Tears trickled down his cheeks and the crowd rose in a loud, sustained ovation when McEnroe, his torso wrapped in a brace, ended a 3 1/2 hour thriller by beating Cristiano Caratti, 7-6 (7-2), 6-3, 4-6, 4-6, 6-2. He next will play No. 2 Boris Becker, with top-seeded Stefan Edberg and No. 3 Ivan Lendl meeting in the other semifinal.

Seles, down 30-40 while serving in the 12th game of the last set, saved the match point and gained deuce when Fernandez netted a backhand. After Fernandez hit a forehand long, Seles held with a service winner.
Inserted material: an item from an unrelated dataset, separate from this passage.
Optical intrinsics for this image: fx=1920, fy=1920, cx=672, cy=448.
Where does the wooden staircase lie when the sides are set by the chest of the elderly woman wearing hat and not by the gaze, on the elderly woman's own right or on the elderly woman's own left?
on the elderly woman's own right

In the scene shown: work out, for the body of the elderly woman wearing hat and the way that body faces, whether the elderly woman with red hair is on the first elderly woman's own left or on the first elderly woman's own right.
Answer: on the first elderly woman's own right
Both players held to 7-7 before Fernandez missed on a shot that had brought her so much success earlier in the match -- a drop shot that several times had caught Seles at the baseline. This time, though, her backhand drop hit the net, the first of four straight points she lost as Seles broke her at love.
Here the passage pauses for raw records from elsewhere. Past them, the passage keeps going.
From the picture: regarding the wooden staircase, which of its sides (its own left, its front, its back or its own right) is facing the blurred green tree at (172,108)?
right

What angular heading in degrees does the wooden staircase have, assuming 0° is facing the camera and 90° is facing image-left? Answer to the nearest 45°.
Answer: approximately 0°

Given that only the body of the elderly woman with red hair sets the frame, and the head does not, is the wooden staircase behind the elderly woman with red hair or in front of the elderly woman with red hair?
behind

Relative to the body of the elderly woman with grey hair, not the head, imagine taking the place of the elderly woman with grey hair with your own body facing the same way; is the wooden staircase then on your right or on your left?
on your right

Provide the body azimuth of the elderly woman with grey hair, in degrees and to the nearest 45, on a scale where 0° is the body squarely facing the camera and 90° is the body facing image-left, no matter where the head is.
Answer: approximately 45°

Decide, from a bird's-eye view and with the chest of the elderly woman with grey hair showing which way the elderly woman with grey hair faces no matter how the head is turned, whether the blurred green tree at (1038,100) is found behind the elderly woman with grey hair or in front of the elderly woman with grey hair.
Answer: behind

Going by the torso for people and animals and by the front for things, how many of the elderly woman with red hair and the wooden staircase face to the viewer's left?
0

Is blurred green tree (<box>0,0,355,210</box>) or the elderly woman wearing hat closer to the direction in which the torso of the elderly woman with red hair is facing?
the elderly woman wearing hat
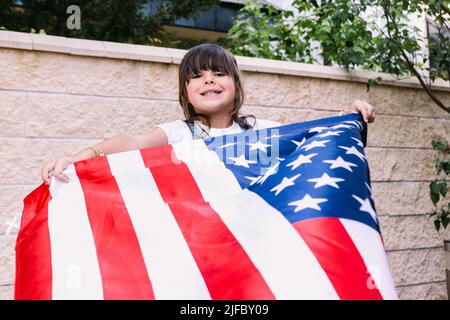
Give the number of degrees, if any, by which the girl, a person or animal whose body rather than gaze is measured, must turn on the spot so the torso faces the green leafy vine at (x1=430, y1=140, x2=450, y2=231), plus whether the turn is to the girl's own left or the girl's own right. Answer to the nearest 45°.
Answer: approximately 135° to the girl's own left

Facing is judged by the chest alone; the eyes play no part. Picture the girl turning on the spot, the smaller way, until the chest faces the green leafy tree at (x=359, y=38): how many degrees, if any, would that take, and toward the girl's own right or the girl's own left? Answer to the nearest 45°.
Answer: approximately 135° to the girl's own left

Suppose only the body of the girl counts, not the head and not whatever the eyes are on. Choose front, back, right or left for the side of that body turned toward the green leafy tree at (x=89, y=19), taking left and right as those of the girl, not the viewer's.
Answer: back

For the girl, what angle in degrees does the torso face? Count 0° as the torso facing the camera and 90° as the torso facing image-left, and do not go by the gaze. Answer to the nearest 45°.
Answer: approximately 0°
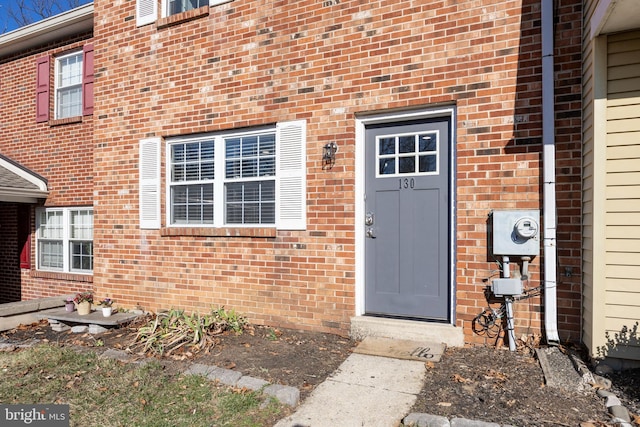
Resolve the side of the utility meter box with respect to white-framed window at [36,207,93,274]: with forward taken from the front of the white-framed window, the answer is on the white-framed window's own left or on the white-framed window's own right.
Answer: on the white-framed window's own left

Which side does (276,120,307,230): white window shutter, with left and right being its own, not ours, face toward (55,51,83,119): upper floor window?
right

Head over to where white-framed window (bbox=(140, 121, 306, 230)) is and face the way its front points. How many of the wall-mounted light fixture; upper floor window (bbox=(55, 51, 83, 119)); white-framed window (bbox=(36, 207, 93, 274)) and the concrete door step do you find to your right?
2

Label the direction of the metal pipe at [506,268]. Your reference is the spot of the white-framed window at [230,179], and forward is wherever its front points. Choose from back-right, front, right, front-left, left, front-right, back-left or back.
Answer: left

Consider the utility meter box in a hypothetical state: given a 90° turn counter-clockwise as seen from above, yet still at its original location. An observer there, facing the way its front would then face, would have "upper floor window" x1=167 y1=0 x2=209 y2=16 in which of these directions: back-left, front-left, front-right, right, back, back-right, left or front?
back

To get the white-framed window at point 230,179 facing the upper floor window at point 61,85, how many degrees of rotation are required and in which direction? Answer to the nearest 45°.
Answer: approximately 90° to its right

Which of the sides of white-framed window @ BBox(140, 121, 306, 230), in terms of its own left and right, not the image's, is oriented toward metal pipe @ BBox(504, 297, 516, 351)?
left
Seles then served out the match, winning with an ace to Fernandez's backhand.

Novotna played aggressively at the net in upsetting three-time defending Graf and No. 8 Zina Garrison in the fourth round. But against Sanchez Vicario, she stayed on the baseline and won a match of sloppy ground strokes.

Barely an hour into the McEnroe-Caratti match, the New Yorker felt a shot of pain on the left side of his back while serving in the fourth game of the second set. He won that game to go up 3-1, then called a three-minute injury timeout during the changeover after Caratti held.
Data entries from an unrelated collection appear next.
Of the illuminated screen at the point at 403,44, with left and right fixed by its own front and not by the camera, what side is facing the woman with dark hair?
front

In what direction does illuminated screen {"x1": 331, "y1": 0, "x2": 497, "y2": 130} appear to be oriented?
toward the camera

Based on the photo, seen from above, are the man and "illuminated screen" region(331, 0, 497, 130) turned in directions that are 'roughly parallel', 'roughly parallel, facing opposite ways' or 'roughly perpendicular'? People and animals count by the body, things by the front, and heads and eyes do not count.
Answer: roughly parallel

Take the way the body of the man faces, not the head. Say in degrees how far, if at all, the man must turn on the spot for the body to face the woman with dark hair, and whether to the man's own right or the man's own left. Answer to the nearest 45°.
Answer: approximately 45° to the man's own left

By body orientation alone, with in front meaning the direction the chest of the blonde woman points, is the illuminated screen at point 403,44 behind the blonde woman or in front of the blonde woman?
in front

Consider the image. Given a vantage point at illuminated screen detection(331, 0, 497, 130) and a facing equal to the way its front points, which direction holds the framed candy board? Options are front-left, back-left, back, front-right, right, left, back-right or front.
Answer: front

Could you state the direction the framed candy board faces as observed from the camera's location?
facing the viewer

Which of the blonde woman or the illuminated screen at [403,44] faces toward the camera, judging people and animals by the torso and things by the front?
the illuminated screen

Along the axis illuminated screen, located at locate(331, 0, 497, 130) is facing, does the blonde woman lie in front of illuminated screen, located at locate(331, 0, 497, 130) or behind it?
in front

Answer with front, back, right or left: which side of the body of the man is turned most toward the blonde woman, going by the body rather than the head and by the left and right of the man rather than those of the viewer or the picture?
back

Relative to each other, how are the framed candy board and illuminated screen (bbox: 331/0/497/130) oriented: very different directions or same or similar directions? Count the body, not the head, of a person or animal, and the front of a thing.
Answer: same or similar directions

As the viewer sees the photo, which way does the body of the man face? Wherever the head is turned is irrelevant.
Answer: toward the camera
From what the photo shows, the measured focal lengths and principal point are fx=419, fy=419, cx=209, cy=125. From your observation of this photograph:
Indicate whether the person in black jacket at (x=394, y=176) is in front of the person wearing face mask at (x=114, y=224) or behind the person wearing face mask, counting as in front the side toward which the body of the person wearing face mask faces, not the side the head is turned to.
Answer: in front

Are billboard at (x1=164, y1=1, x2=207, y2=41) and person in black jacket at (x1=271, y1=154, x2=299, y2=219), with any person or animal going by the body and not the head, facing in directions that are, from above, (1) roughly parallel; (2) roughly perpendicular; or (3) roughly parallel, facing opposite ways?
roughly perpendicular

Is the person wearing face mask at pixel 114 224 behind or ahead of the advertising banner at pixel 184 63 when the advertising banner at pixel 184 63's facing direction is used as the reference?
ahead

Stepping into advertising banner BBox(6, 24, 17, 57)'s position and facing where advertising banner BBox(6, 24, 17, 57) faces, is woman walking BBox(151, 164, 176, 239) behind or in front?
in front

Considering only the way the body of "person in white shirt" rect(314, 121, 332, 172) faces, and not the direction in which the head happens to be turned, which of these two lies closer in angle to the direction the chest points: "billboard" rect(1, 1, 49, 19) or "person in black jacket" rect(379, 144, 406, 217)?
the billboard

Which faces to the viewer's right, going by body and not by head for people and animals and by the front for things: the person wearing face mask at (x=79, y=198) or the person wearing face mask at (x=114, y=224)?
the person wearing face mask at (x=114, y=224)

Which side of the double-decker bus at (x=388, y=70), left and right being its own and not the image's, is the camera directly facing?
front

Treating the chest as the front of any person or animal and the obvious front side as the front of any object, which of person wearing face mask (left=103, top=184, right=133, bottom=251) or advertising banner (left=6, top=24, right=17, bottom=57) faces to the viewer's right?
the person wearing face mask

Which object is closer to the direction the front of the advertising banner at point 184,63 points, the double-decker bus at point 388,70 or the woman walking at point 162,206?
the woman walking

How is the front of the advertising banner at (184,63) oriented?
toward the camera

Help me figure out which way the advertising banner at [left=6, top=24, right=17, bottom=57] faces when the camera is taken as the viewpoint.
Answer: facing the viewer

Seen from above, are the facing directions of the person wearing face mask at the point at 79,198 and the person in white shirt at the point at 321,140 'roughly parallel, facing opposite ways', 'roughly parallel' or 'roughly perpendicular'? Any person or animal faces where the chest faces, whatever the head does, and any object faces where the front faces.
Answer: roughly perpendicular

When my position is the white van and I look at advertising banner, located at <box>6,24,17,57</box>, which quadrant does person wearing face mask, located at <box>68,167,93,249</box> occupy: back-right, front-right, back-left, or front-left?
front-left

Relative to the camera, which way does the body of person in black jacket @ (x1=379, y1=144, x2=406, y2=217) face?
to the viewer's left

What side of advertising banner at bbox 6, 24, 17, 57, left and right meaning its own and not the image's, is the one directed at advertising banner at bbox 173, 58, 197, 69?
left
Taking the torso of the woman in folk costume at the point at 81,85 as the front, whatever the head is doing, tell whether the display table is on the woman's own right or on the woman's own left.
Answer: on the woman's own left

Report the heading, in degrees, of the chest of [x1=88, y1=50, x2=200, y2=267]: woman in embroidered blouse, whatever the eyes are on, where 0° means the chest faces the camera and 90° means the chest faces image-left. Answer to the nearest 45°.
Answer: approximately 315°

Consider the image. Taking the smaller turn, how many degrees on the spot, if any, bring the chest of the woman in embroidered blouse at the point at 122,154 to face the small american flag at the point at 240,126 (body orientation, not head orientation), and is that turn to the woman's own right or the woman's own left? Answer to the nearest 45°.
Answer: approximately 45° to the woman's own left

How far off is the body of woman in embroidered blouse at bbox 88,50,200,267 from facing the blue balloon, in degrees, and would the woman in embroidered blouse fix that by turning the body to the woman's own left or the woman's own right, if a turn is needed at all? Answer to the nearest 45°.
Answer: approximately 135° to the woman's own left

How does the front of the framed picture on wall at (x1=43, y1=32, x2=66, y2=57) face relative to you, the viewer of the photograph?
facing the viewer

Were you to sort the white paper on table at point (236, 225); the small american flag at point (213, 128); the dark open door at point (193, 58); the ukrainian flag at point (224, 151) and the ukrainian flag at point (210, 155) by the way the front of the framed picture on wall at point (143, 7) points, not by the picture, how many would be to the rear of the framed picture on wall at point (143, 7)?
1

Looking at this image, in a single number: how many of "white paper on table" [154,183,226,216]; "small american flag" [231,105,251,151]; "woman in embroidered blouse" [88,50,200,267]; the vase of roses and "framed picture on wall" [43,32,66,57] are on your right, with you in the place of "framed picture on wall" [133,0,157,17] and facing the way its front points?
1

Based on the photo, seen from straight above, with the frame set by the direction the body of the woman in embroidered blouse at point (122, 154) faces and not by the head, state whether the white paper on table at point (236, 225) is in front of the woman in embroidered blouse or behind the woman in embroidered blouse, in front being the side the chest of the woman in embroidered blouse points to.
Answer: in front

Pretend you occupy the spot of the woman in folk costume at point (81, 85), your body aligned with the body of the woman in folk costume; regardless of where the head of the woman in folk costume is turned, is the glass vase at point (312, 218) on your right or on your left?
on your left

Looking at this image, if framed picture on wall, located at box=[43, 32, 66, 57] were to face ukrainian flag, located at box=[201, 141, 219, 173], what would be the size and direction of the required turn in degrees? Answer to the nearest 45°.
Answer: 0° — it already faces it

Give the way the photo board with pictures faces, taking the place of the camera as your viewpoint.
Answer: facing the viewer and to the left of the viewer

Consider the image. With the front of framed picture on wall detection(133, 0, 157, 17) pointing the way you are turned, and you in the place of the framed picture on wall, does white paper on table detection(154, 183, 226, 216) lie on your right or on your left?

A trainer massaged McEnroe and snapped a corset around his back. And in that condition, the pain stabbing occasionally, dull and annoying the rest of the time, McEnroe played on, rubbing and clutching his side but never quitting.

Ranked No. 114, McEnroe isn't at the same level as Edberg, Becker and Lendl, but he's in the semifinals with them.

"It's unbelievable company to be in," he said.

"It sounds incredible," Becker said when learning he'd next play McEnroe. "I think immediately of the Great McEnroe."

The Great One stayed away this year with a strained shoulder. But Patrick came, and in his second Grand Slam singles tournament matched his brother's best here, a semifinal in 1983.

"He has shown he can play great tennis under pressure," Becker said.

Becker, though, may be far beyond McEnroe's reach at this point after playing nearly perfectly in beating tough, 10th-seeded Guy Forget, 6-2, 7-6 (7-2), 6-3.

"He would have killed even Ivan or Stefan playing like this today," Forget said. "When he serves like this, and he goes for so many shots . . . there's not much you can do."

Becker acknowledged he was in top form, but "the only problem is I don't play like that every day."

Lendl-Edberg is the other semifinal, a rematch of last year's final, won by Lendl after Edberg retired with an injury. Lendl beat Goran Prpic, 6-0, 7-6 (7-1), 7-6 (7-2), and Edberg beat Jaime Yzaga, 6-2, 6-3, 6-2, in the semifinals.

No matter, it will be hard to beat the drama of McEnroe-Caratti. What it lacked in skill, it made up in spirit, as the two played their hearts out.